Размер шрифта
-
+

Третий шаг - стр. 11

Поднял голову, чтобы увидеть не безукоризненно синий цвет, а твое лицо – шершавый лист на подмятой дождем траве. И уже не мог оторвать глаз, когда светлые кудряшки – дубовые волны – подпрыгнули к застывшей небесной воде… Рябиновые губы ловили луч уже не греющего, но еще ласкового солнышка. Улыбка повисла на мокрых ветках, грациозных в своем новом воплощении, и уткнулась в макушку уходящего рассвета. Я не хотел верить в космизм происходящего, но просыпающиеся липы вдруг отразили твое бытийное тело, и показалось странным, как это не на нем, а на трех китах стоит Вселенная. Игривые воробьи выскочили из складок шелестящего платья и спрятались в синеве искрящихся глаз. Ты была счастлива, как стрекочущий о своем кузнечик, и несчастна, как барабанная дробь тускнеющего, смытого серыми каплями мира. Но в твоих волосах эти капли – серебристые паутинки тоскливой грации и волшебной грусти. Соитие противоположностей пригласило меня в нежный любовный плен. Разумеется, я не сразу догадался, что такое осенний диагноз душевнобольной аллеи, порождающей иллюзии для неработающего ума. Женщина бросилась ко мне в абсолюте отчаяния и крепко обняла дрожащие колени. Когда я сжал ее ладони и поднес к губам, они пахли смолой и надеждой. Как тебя зовут? Татьяна. Все называют Таточкой. А мне можно? Конечно. Почему ты так похожа на осень? Потому что я ветер. Свежий осенний ветер. Представь, что он без спросу ворвался в твое окно.

Я взял ее на руки, уложив как младенца, и понес прочь от этого хищного утра; она стеснялась порванных колготок и все время тянула платье, чтобы прикрыть. А потом, в моей теплой квартире, начала плакать и говорить, говорить, говорить… Я подсыпал валериану в кофе, но без толку: одно нейтрализовывало другое, а как итог – все рассыпалось прахом.

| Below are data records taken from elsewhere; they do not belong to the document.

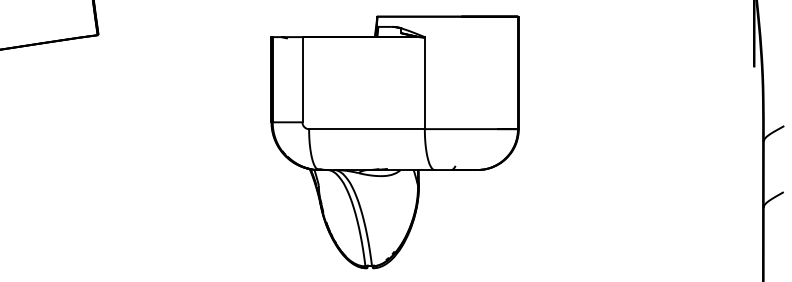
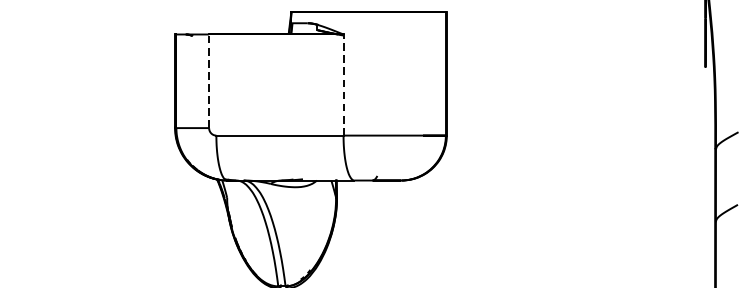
line: (302, 79) -> (209, 81), solid -> dashed
line: (424, 82) -> (343, 84), solid -> dashed

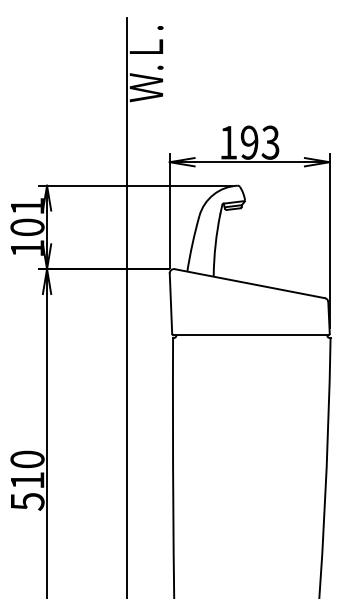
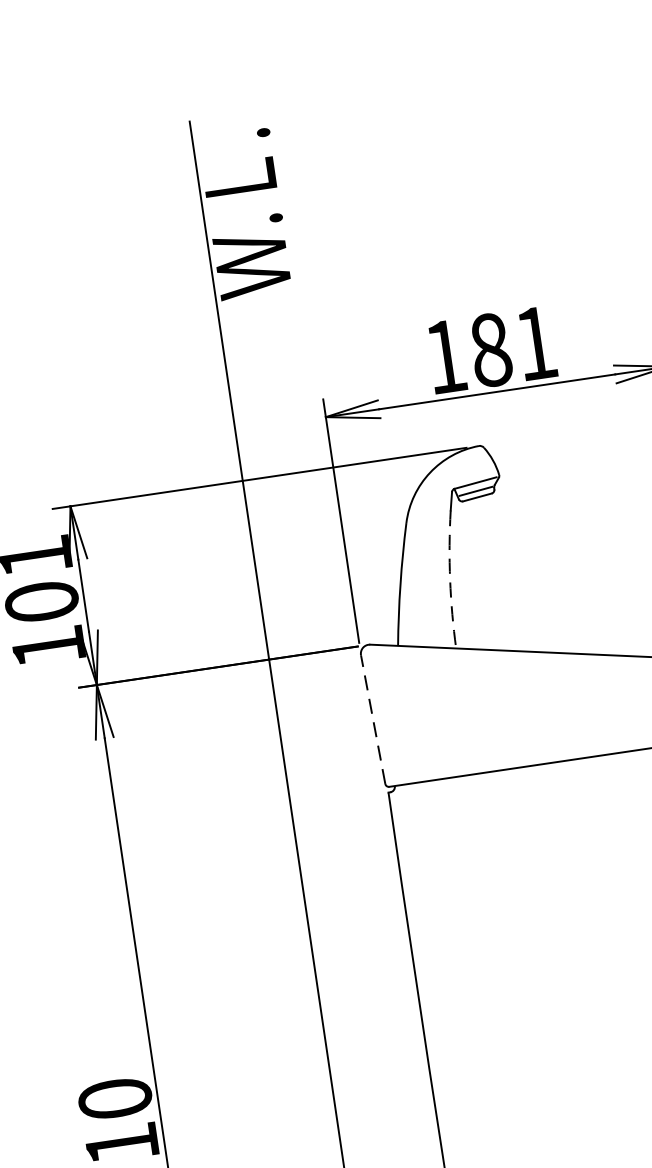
text: (260, 142) -> (513, 346), 193 -> 181
arc: (215, 244) -> (449, 578), solid -> dashed
line: (170, 303) -> (372, 719), solid -> dashed

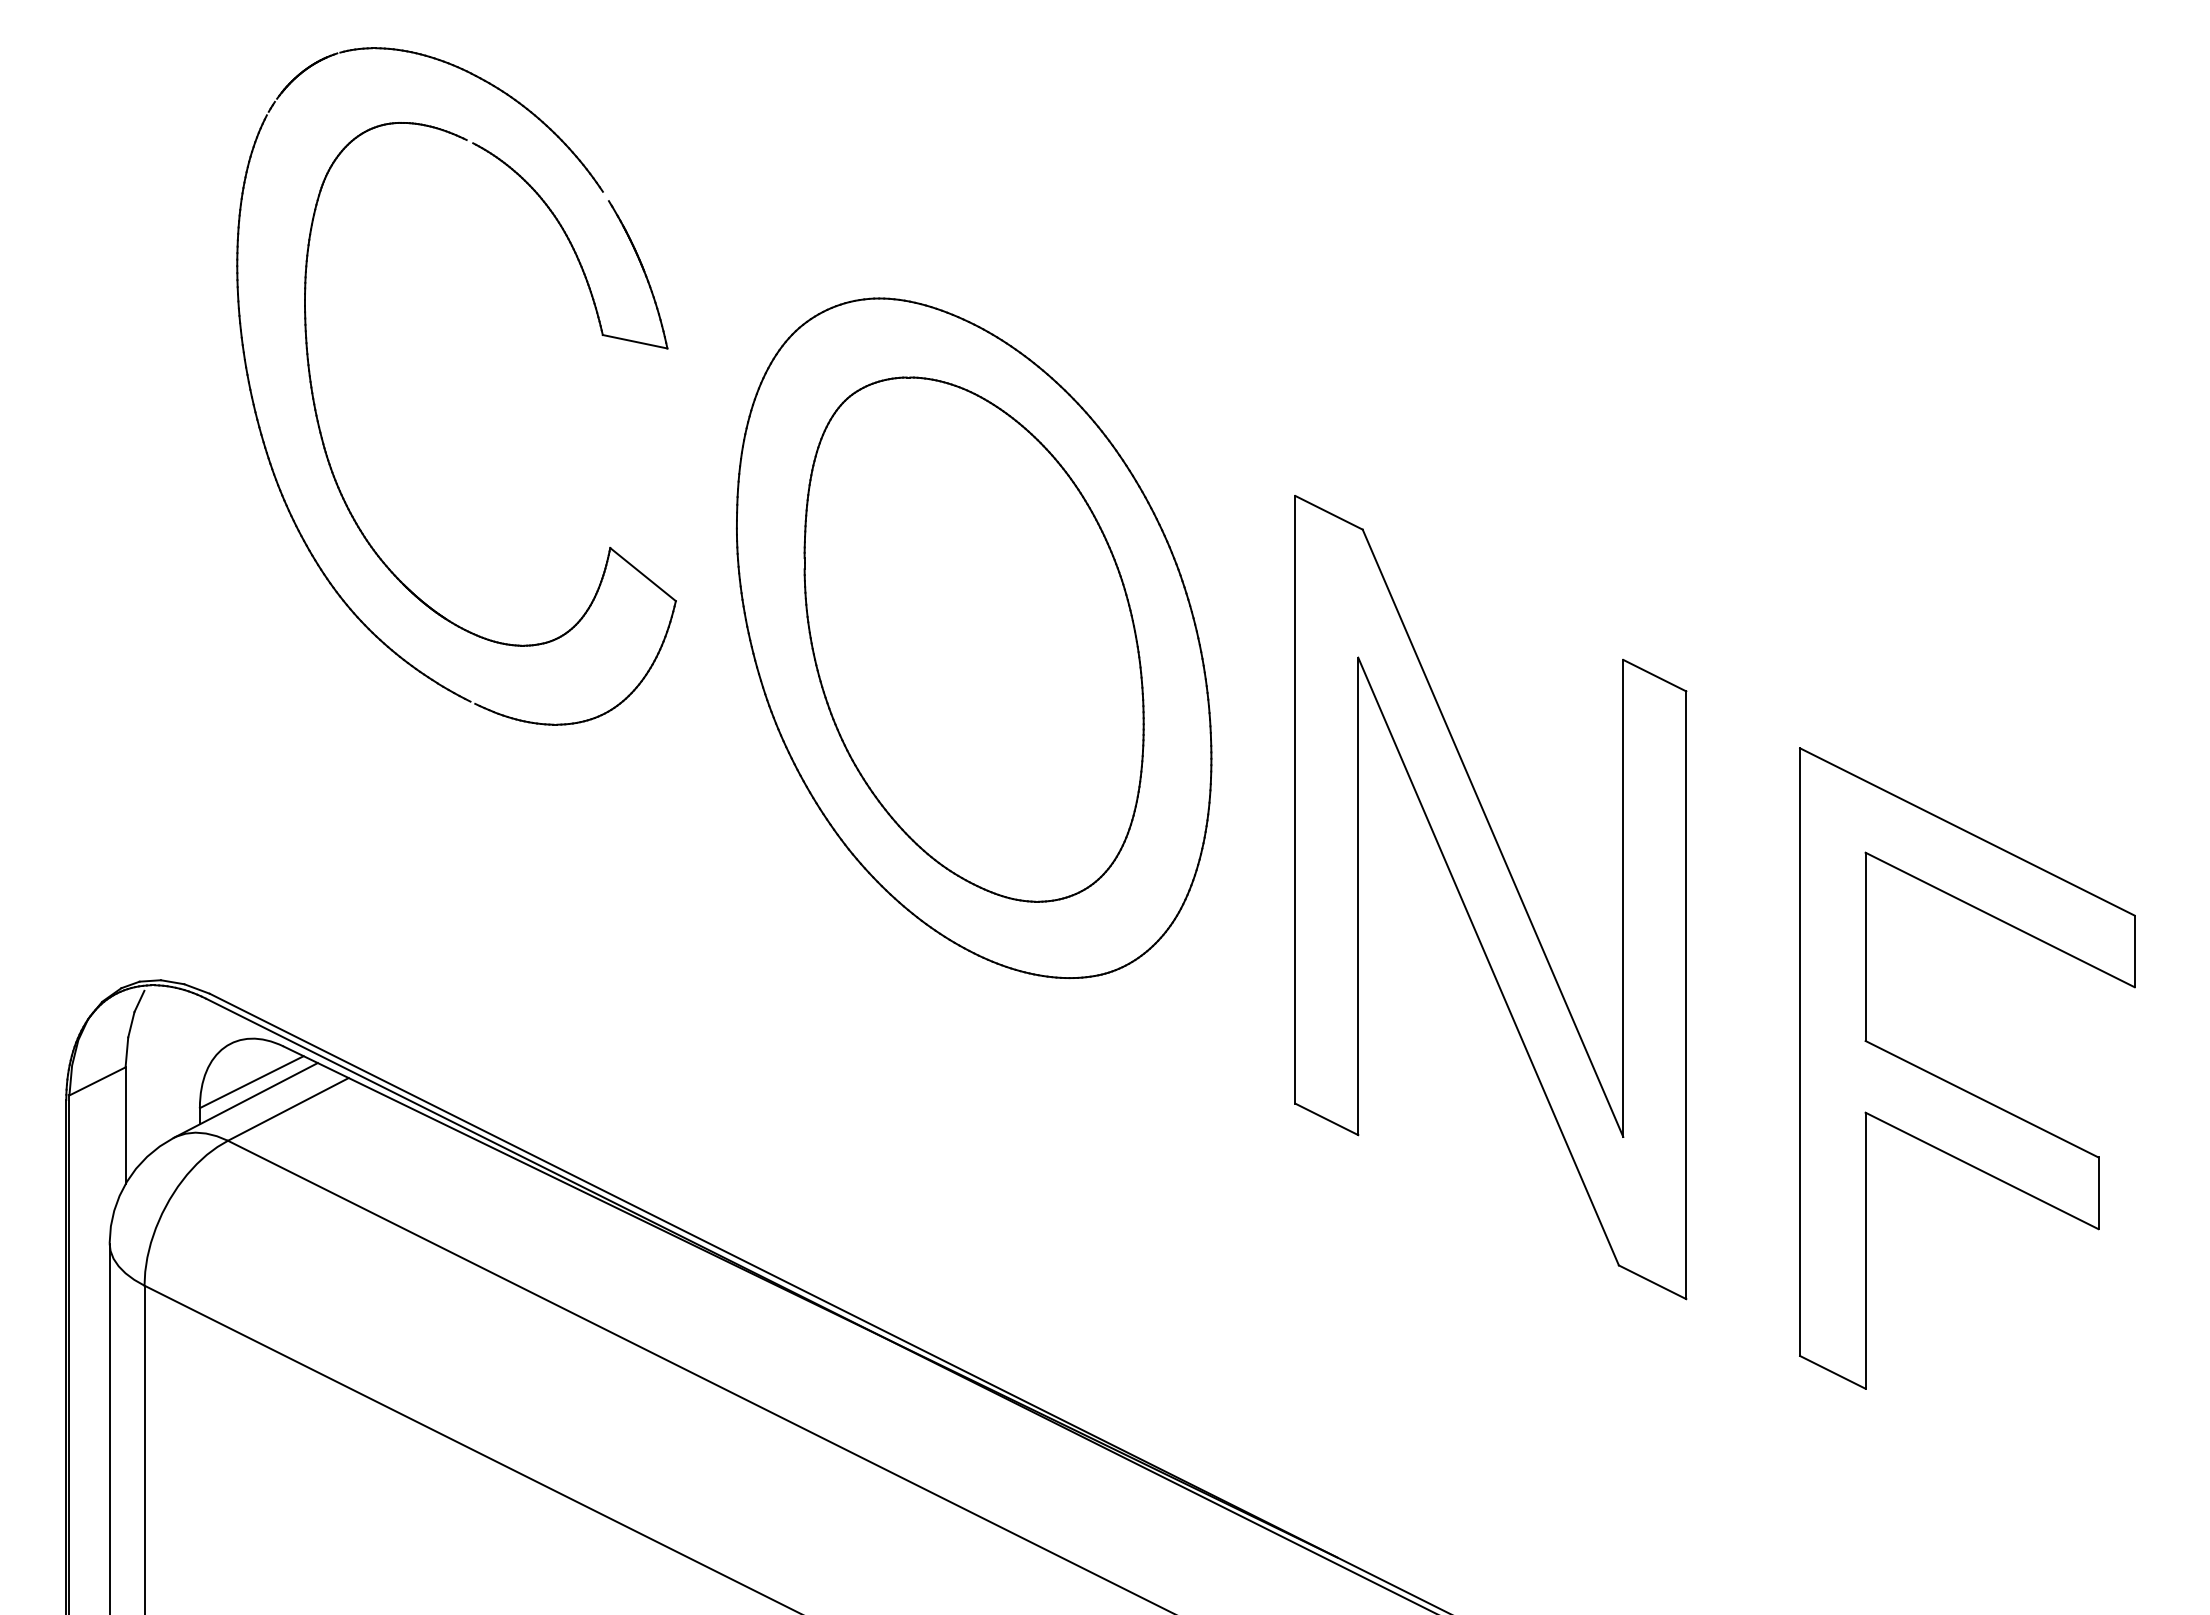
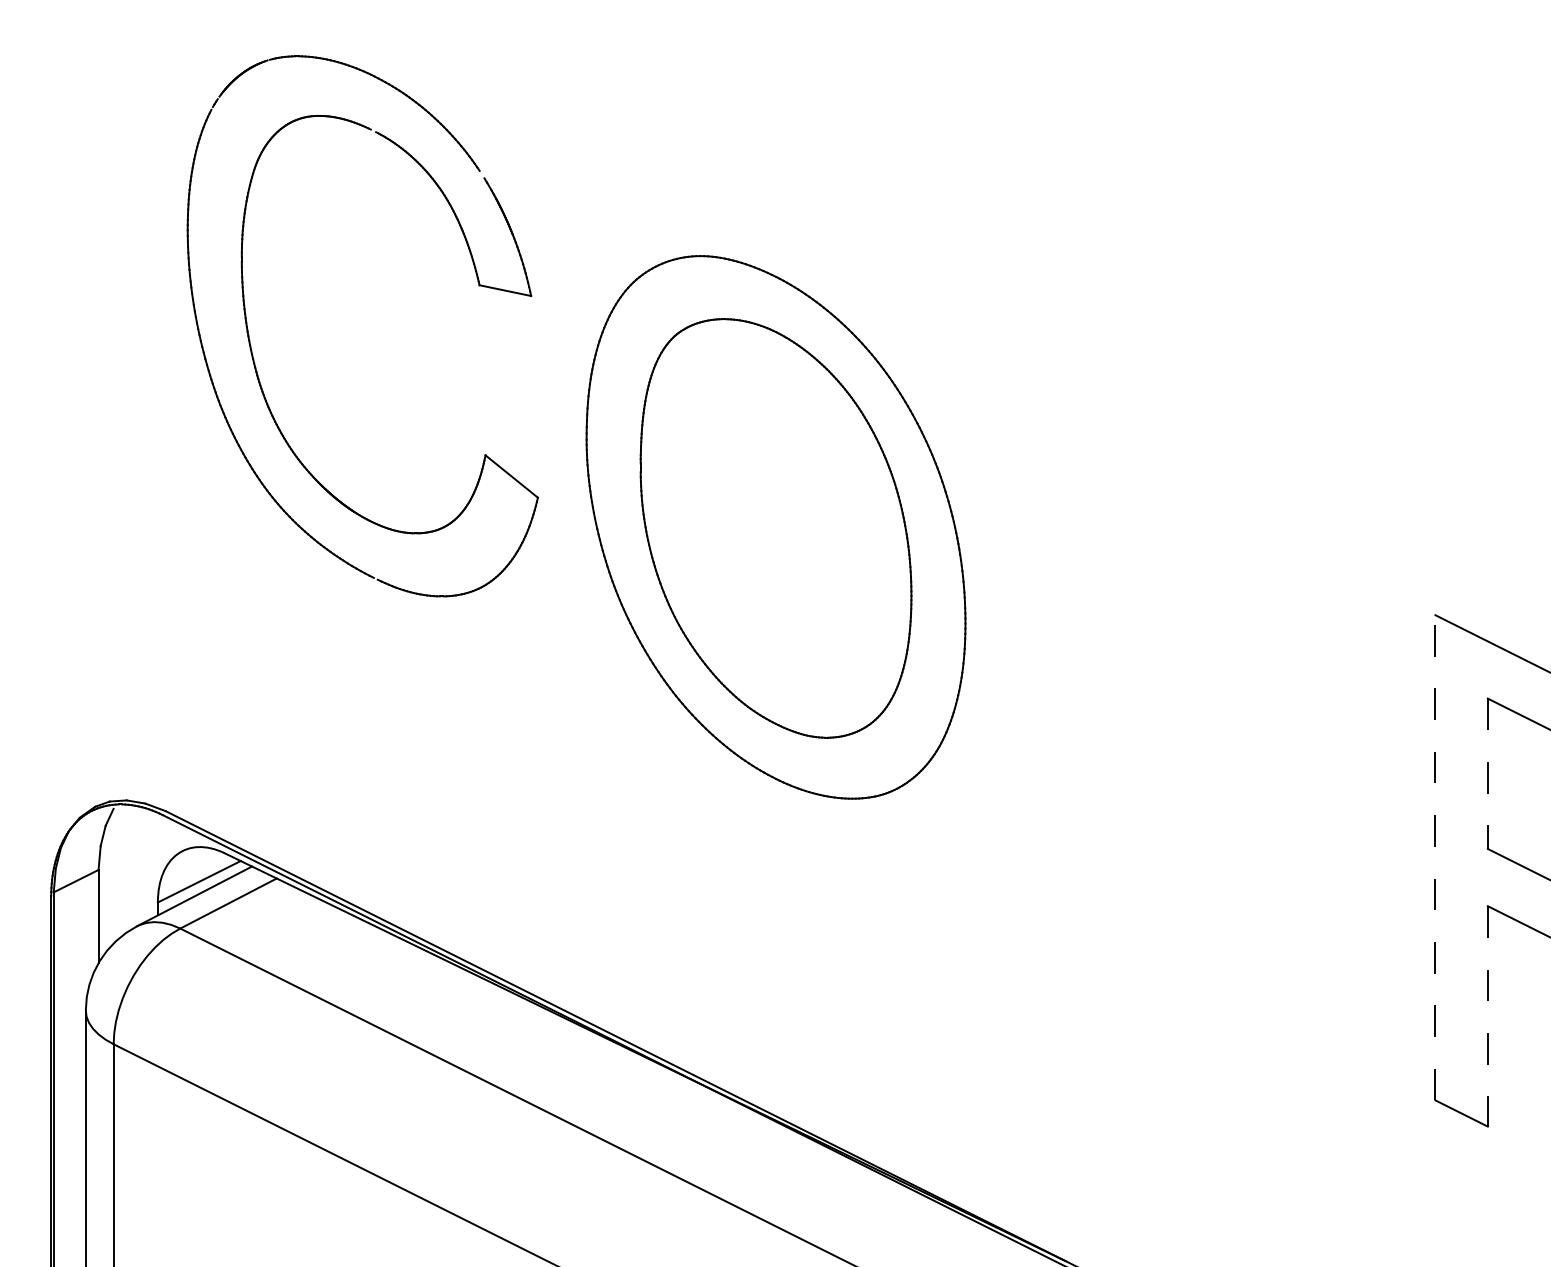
part: (1490, 897) -> (1188, 734), removed
line: (1865, 947) -> (1487, 774), solid -> dashed
line: (1800, 1052) -> (1435, 858), solid -> dashed
line: (1865, 1251) -> (1487, 1016), solid -> dashed

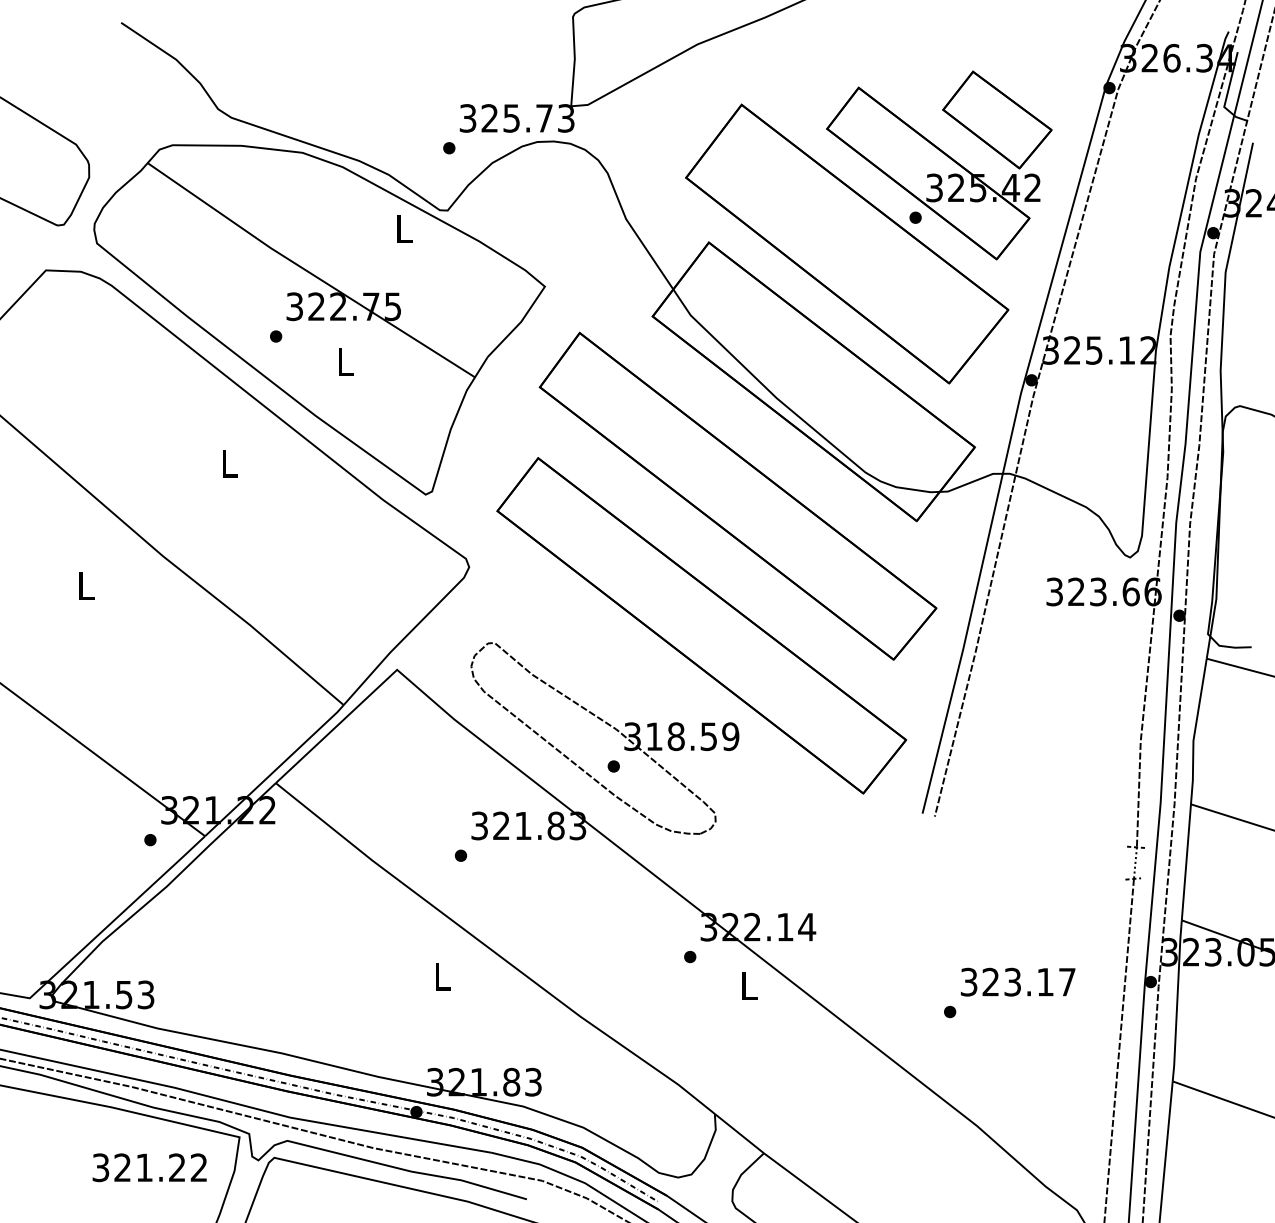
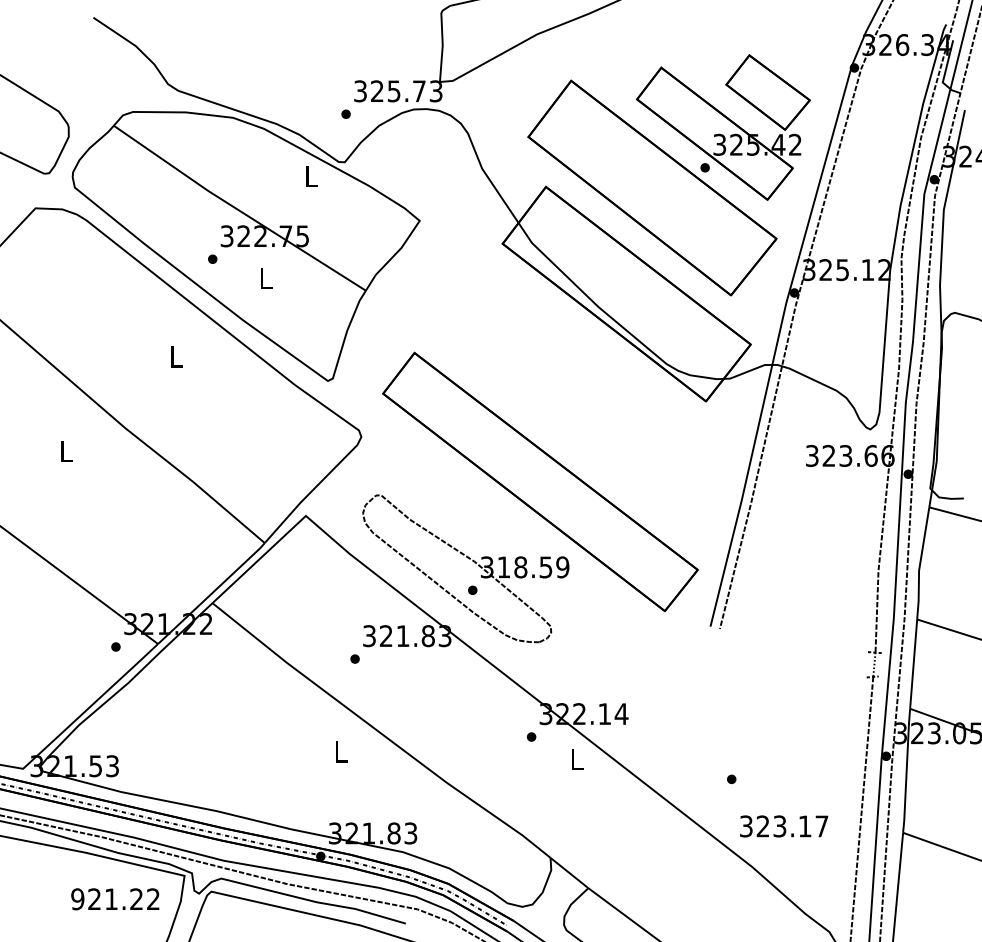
part: (738, 496) -> (568, 382), removed
text: (1018, 982) -> (784, 826), moved
text: (100, 1167) -> (77, 899), 321.22 -> 921.22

– Знаешь, где я была, когда ты втягивал носом влажный аромат продирающегося сквозь дебри утра? Я продиралась сквозь эти дебри! – Татьяна элегантно зажимала между пальцев надломленную сигарету, точно это была ее личная сорванная с небес звезда. – Я еще так молода, мне наверняка нет и тридцати пяти, а жизнь уже выстрадана, тело иссушено. Не смотри на меня так, точно я жалуюсь. Это всего лишь исповедь самой несчастной матери на свете… Мой ребеночек – в земле… – сигарета таяла, недокуренная, а ее хозяйка падала в мои трепещущие объятия. Все напоминало плохо сочиненный сентиментальный роман; я прижал ее к груди, чтобы взаимослушать ритмы сердца, и ласково потрепал по головке.

– Когда это случилось? – осторожно извлекая из руки окурок, спросил я и мой простуженный голос.